Milli Sinema Günleri

Milli Sinema Günleri

HÜSEYİN ÖZTÜRK

Sinemanın millisi olur mu Olur! Milli olmayan sinema dili ve filmleriyle nice nesiller inançlarından, örflerinden, adetlerinden, ailelerinden kopartıldı.

Hele ki, dine sinemanın vurduğu darbeyi, hiçbir darbe vurmadı. Ezandan başlayarak cami, din görevlileri ve Müslümanlar öyle ötelendi ve öyle kötülüklerle gösterildiler ki, bugün dâhi din ile alay edilen hangi mevzu varsa sebebi sinemadır.

İşte bu hakikatin karşısında Ali Osman Emirosmanoğlu ve rahmetli Yücel Çakmaklı, hikâyeleri tamamen ahlaktan yoksun olan filmlere karşı 1970 yılında alternatif olarak "milli sinema" akımını başlattılar.

Ardından 1975'lerden itibaren Milli Türk Talebe Birliği Sinema Kulübü adı altında dokuz arkadaş milli sinemaya el attılar.

Salih Diriklik, Ömer Lütfi Tekinkaya, Mehmet Kılıç ve Mesut Uçakan ile birlikte dokuz kişi, Yeşilçam'a; "Biz de varız ve bu ülkenin gerçeklerini sinemaya aktaracağız" diye giriş yaptılar.

Bu ekibin içerisinde zamanın şartlarına göre Mesut Uçakan en uzun soluklusu oldu. Halen sinema adına çırpınıp durmaktadır.

Mevzuu uzun, yazının başlığına dönelim.

Günümüzde milli sinemanın çok yetenekli temsilcileri var. Sinema ve televizyonculuk adına hem okullu hem alaylı yerli ve milli düşünce insanımız bir hayli yetişti.

Bu güzide insanları bir araya toplayan bir de dernek mevcut. "Uluslararası Sinema Derneği". Derneğin başkanı ise Yönetmen ve Senarist Nazif Tunç!

Dernek, Kültür Bakanlığı Sinema Genel Müdürlüğünün katkılarıyla bu yıl, "3. Milli Sinema Günlerini" İstanbul'da düzenliyor.

İstanbul'da üç farklı kültür mekânında yapılacak olan sinema günleri, 22-23 Kasım 2025 tarihlerinde; Tarık Zafer Tunaya Kültür Merkezi, İstanbul Ticaret Üniversitesi Sütlüce Yerleşkesi ve Dr. Kadir Topbaş Kültür Sanat Merkezi-Esenler'de gerçekleştirilen açık oturumlar ve ücretsiz film gösterimleriyle gerçekleşecek.

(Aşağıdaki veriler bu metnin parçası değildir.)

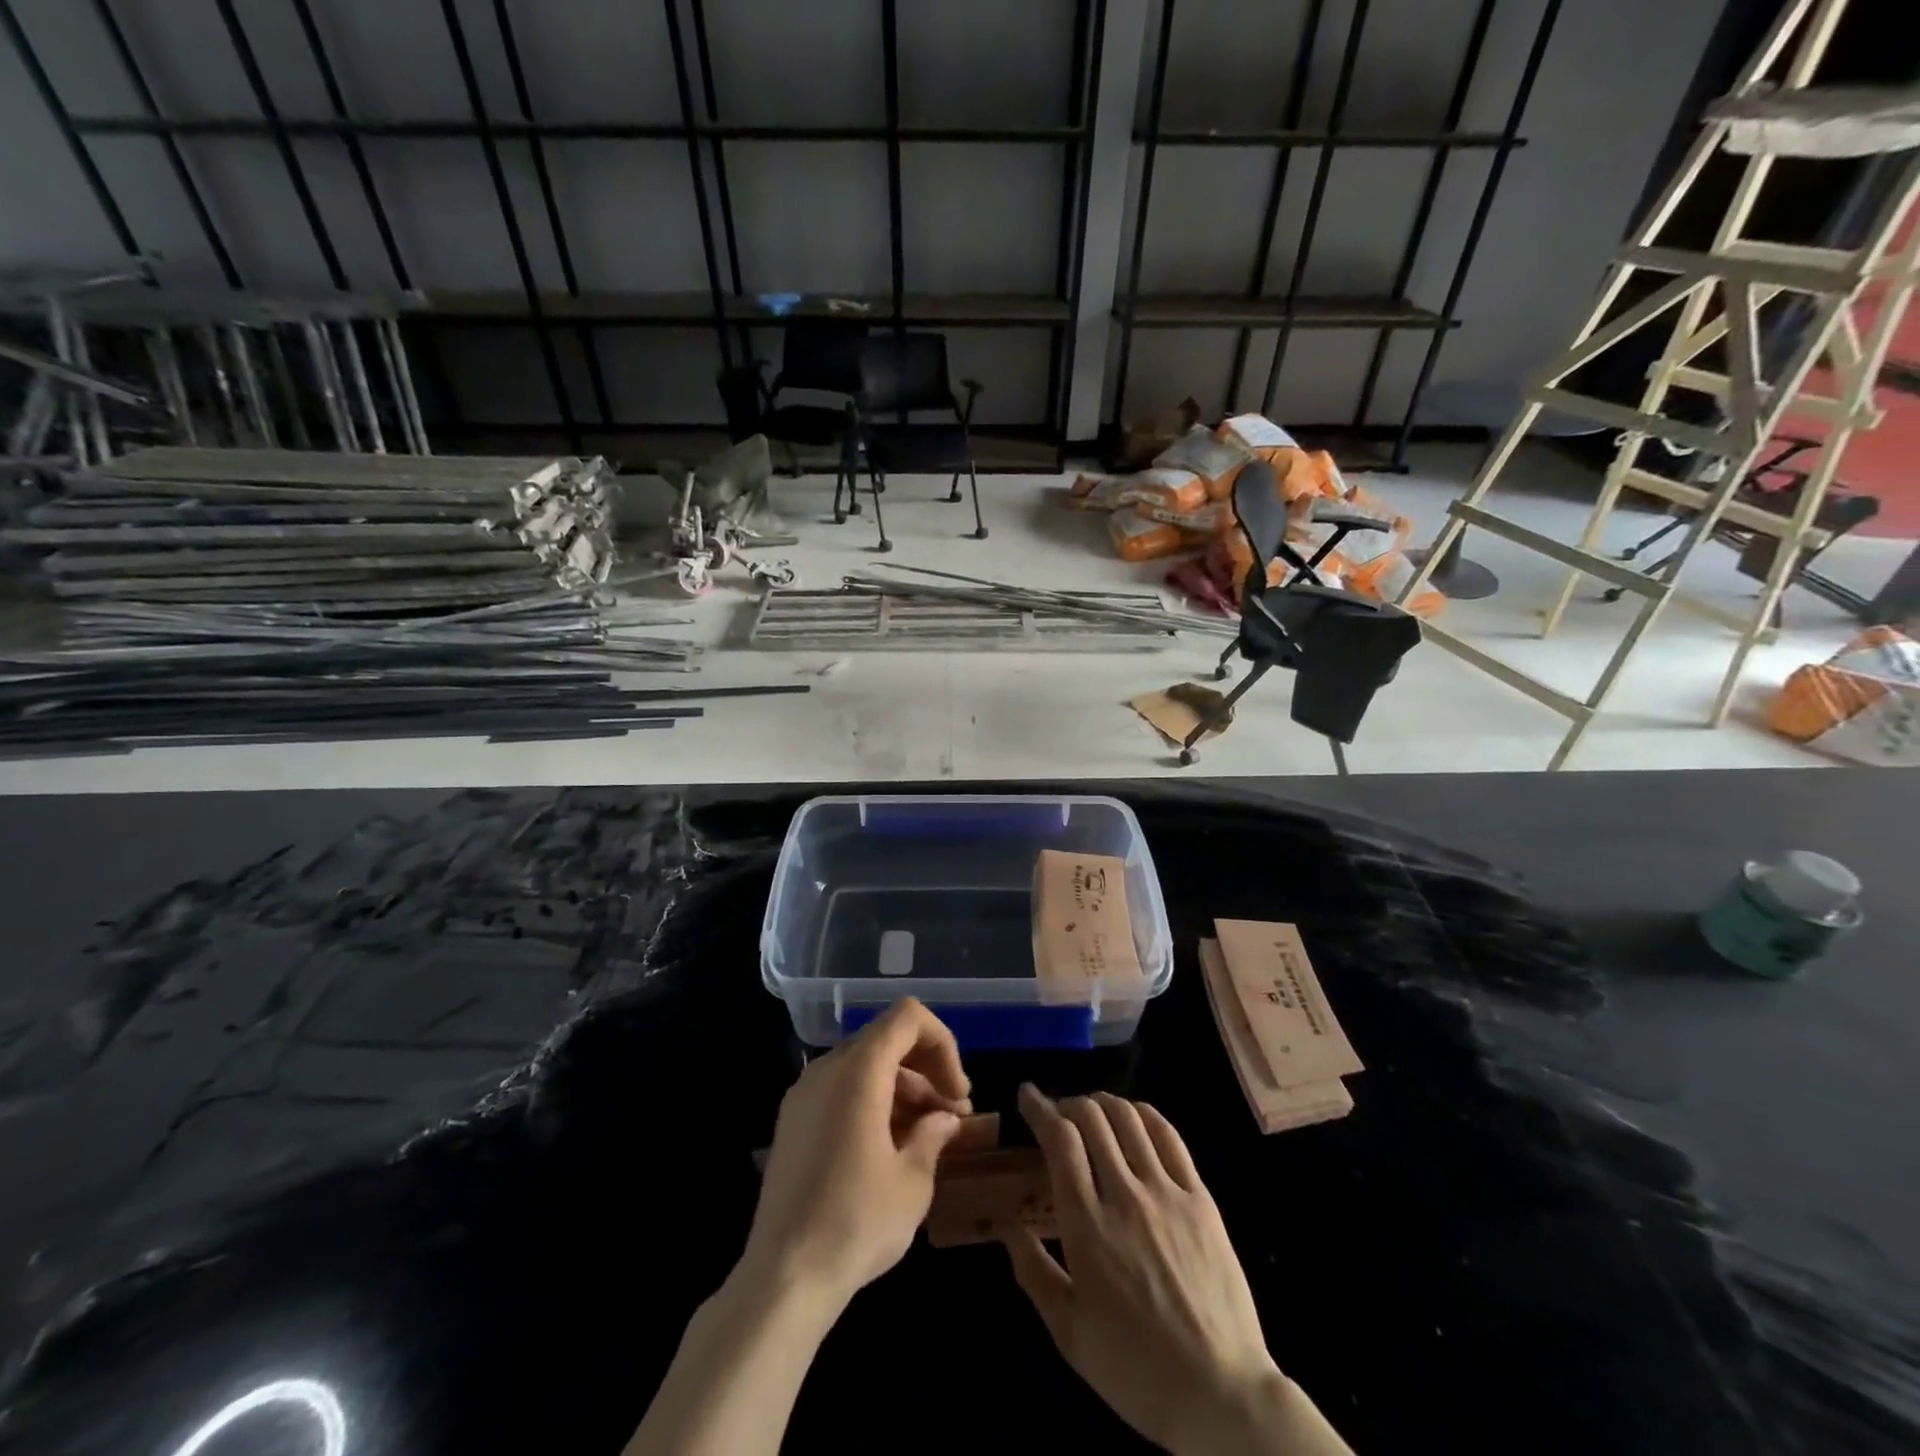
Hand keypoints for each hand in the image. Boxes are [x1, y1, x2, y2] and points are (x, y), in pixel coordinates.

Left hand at [741, 998, 970, 1309]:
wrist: (782, 1279)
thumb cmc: (856, 1222)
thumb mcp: (911, 1181)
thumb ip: (933, 1135)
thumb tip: (944, 1119)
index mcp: (858, 1070)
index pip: (907, 1017)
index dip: (942, 1043)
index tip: (958, 1092)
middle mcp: (826, 1069)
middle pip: (886, 1039)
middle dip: (926, 1068)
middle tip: (953, 1113)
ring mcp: (803, 1094)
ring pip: (864, 1065)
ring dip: (902, 1087)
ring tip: (927, 1134)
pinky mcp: (792, 1122)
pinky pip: (841, 1090)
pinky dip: (873, 1101)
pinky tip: (890, 1146)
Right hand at [1006, 1086, 1348, 1455]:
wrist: (1222, 1394)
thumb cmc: (1137, 1370)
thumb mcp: (1070, 1334)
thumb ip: (1033, 1273)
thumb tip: (1007, 1225)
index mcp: (1088, 1227)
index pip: (1060, 1140)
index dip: (1040, 1108)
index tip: (1027, 1095)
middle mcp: (1125, 1196)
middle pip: (1092, 1118)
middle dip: (1068, 1103)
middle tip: (1057, 1113)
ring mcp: (1167, 1193)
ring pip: (1129, 1118)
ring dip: (1103, 1103)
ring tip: (1091, 1111)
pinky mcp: (1200, 1199)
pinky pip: (1169, 1137)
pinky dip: (1144, 1115)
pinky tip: (1134, 1118)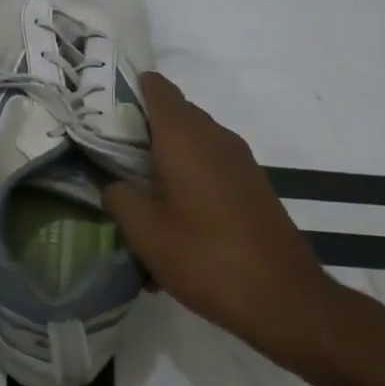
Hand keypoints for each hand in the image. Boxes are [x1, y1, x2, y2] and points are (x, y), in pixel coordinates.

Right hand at [102, 74, 365, 377]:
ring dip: (165, 152)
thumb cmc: (205, 258)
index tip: (101, 107)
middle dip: (141, 124)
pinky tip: (173, 211)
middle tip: (107, 148)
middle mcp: (214, 137)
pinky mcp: (251, 183)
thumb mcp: (145, 232)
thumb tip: (111, 182)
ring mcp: (239, 160)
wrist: (283, 298)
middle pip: (173, 112)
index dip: (128, 88)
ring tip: (136, 182)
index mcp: (184, 137)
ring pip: (193, 139)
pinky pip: (211, 161)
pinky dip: (188, 172)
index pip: (156, 88)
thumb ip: (118, 197)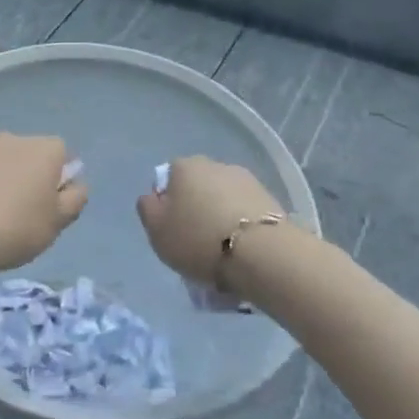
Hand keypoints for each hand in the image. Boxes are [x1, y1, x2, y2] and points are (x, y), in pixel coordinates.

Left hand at [0, 133, 87, 278]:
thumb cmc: (19, 225)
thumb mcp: (59, 220)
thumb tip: (75, 185)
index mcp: (48, 147)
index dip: (62, 183)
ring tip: (6, 222)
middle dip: (37, 181)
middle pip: (37, 159)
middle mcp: (19, 139)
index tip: (54, 210)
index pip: (65, 157)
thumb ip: (75, 200)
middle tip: (33, 217)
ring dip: (13, 186)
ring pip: (12, 168)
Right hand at [136, 157, 284, 295]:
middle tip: (196, 239)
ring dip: (221, 215)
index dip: (167, 203)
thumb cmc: (198, 239)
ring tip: (223, 248)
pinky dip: (242, 224)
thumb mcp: (156, 230)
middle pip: (198, 186)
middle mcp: (216, 165)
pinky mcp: (270, 199)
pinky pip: (246, 211)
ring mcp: (247, 180)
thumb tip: (153, 197)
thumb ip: (148, 208)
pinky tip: (242, 248)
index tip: (172, 228)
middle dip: (196, 206)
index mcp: (184, 167)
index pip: (169, 178)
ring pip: (224, 198)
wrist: (261, 253)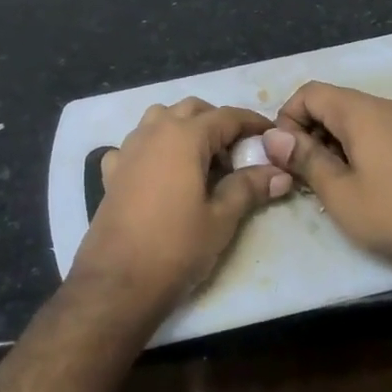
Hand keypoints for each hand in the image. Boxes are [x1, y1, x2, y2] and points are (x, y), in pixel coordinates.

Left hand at [72, 98, 292, 318]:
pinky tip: (161, 175)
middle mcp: (153, 132)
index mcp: (184, 136)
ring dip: (184, 128)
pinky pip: (136, 145)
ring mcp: (127, 149)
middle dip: (218, 123)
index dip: (253, 123)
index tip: (272, 136)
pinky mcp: (111, 171)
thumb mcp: (221, 219)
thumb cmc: (176, 247)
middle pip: (192, 110)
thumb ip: (249, 187)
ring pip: (160, 119)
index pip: (226, 116)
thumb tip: (280, 173)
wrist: (118, 281)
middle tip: (238, 153)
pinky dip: (153, 149)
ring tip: (202, 161)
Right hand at [264, 81, 391, 285]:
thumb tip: (272, 136)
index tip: (285, 156)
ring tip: (329, 183)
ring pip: (354, 119)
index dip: (287, 119)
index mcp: (362, 111)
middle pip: (332, 103)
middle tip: (302, 174)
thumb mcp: (339, 192)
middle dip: (308, 132)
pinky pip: (376, 131)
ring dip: (331, 142)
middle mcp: (385, 107)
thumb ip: (304, 158)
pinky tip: (360, 184)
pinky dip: (356, 148)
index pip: (309, 92)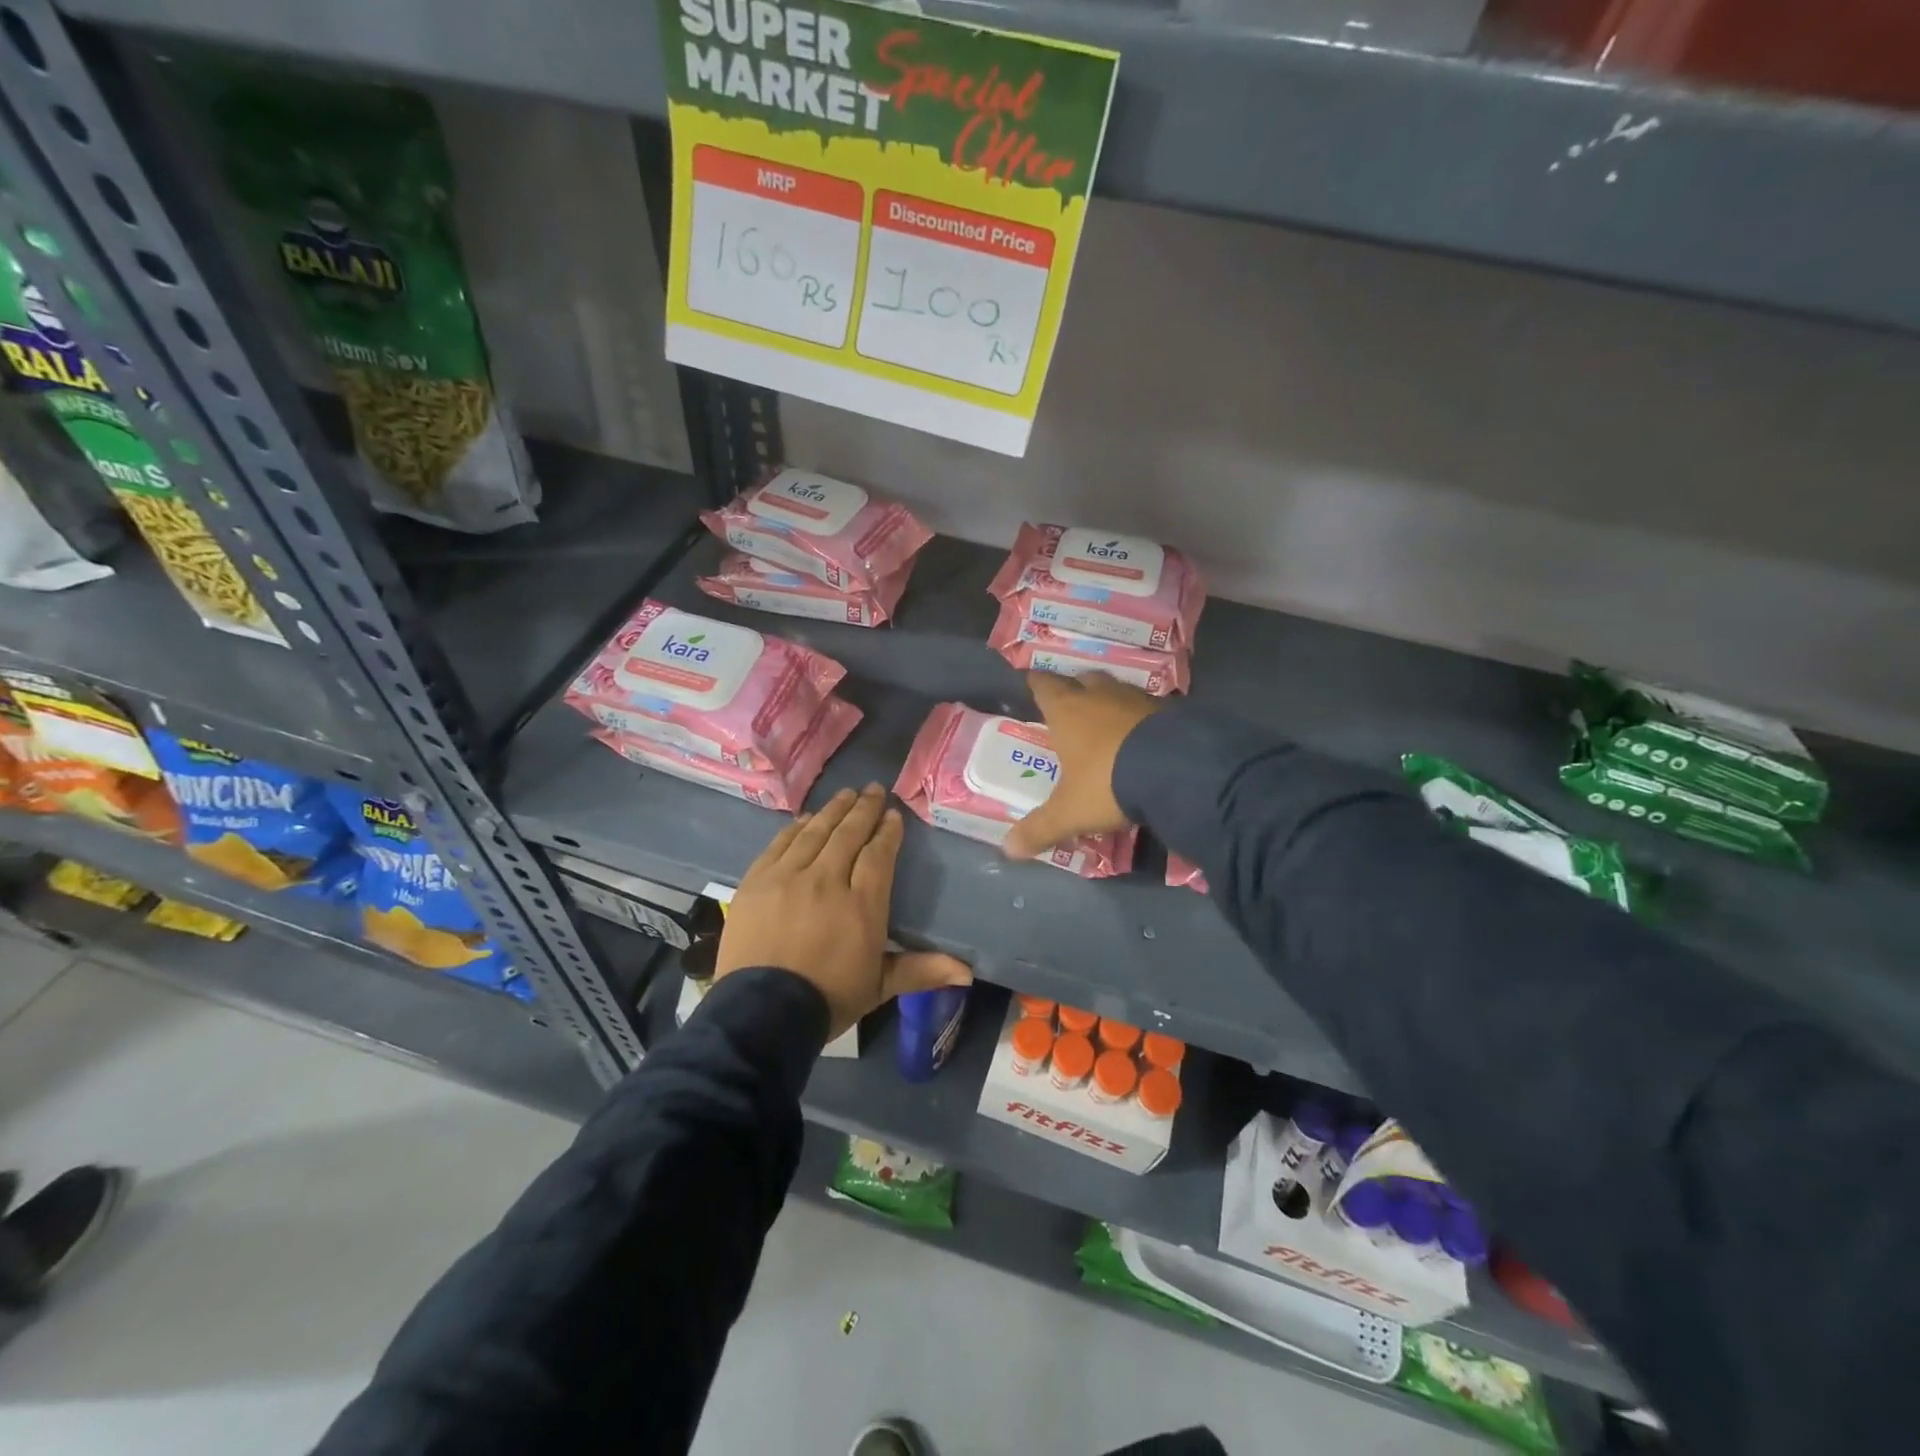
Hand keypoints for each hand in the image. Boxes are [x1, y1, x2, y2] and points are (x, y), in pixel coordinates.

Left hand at [715, 784, 971, 1039]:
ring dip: (833, 810)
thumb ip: (921, 970)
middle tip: (873, 790)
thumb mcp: (878, 987)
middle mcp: (826, 881)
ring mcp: (788, 877)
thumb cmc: (827, 1000)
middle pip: (848, 834)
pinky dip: (796, 828)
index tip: (894, 816)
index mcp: (861, 905)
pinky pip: (780, 844)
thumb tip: (968, 972)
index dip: (887, 832)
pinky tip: (806, 819)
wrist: (760, 1015)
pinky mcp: (757, 881)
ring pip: (815, 832)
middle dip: (864, 809)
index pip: (878, 855)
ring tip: (846, 794)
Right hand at [1004, 671, 1162, 859]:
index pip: (1045, 687)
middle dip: (1077, 689)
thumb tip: (1009, 850)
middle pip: (1083, 681)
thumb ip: (1040, 828)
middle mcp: (1099, 696)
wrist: (1176, 769)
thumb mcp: (1070, 812)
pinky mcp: (1170, 710)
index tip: (1033, 682)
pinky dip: (1141, 718)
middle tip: (1073, 704)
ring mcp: (1137, 699)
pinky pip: (1148, 708)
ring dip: (1110, 702)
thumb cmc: (1107, 782)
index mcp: (1067, 712)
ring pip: (1117, 691)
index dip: (1038, 684)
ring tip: (1108, 720)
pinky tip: (1143, 735)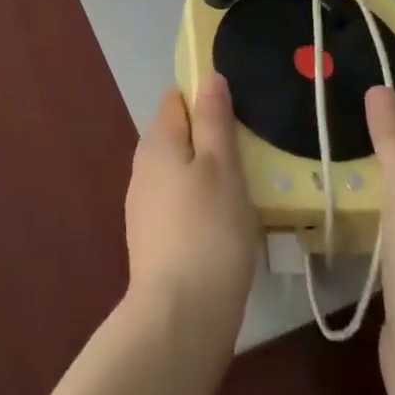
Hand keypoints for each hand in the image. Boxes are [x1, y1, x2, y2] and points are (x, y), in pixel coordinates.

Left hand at [124, 76, 259, 341]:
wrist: (179, 317)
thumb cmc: (207, 230)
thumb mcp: (220, 166)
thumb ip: (213, 120)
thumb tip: (207, 77)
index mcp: (157, 142)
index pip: (177, 100)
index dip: (206, 97)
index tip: (240, 112)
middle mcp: (143, 167)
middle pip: (178, 136)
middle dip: (211, 138)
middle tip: (251, 152)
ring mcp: (144, 205)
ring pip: (181, 172)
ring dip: (209, 174)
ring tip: (247, 188)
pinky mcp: (153, 239)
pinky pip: (181, 204)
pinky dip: (202, 204)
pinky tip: (226, 224)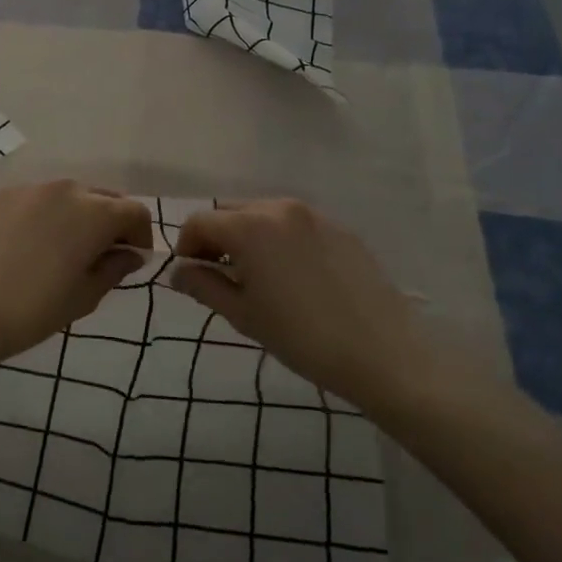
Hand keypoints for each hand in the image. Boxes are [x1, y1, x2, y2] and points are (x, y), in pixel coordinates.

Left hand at [0, 181, 153, 369]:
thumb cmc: (31, 311)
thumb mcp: (83, 297)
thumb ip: (113, 269)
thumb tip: (130, 254)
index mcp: (92, 213)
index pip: (134, 211)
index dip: (140, 235)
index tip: (132, 259)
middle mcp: (61, 189)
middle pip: (100, 197)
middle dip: (108, 221)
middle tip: (98, 254)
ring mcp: (23, 188)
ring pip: (61, 196)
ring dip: (71, 216)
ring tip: (57, 249)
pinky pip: (27, 200)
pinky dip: (35, 216)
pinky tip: (20, 247)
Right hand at [172, 199, 438, 416]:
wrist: (383, 353)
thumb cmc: (301, 337)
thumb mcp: (243, 315)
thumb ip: (203, 286)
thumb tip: (178, 272)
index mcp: (249, 227)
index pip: (199, 221)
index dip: (186, 245)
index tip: (191, 274)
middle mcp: (279, 208)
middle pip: (230, 211)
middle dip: (216, 237)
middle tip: (221, 275)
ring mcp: (314, 215)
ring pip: (263, 214)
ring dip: (248, 235)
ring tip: (258, 275)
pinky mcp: (340, 229)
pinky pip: (295, 224)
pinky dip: (280, 239)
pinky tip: (294, 276)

Açık oturumları ve filmleri izlemek isteyenler için bilgileri paylaşalım. Zatım da milli sinemanın ikinci kuşağındandır.

Mesut Uçakan'ın tavsiyesi ve rahmetli Mustafa Karahasanoğlu ağabeyin arzusu üzerine yazarlığa 32 yıl önce sinema eleştirileriyle başlamıştım.

Dolayısıyla milli sinema hususu elzem bir meseledir. Yıllarca milletimiz sinema ile zehirlenmiştir. Şimdi de yine sinema ve dizilerle zehirlenmektedir.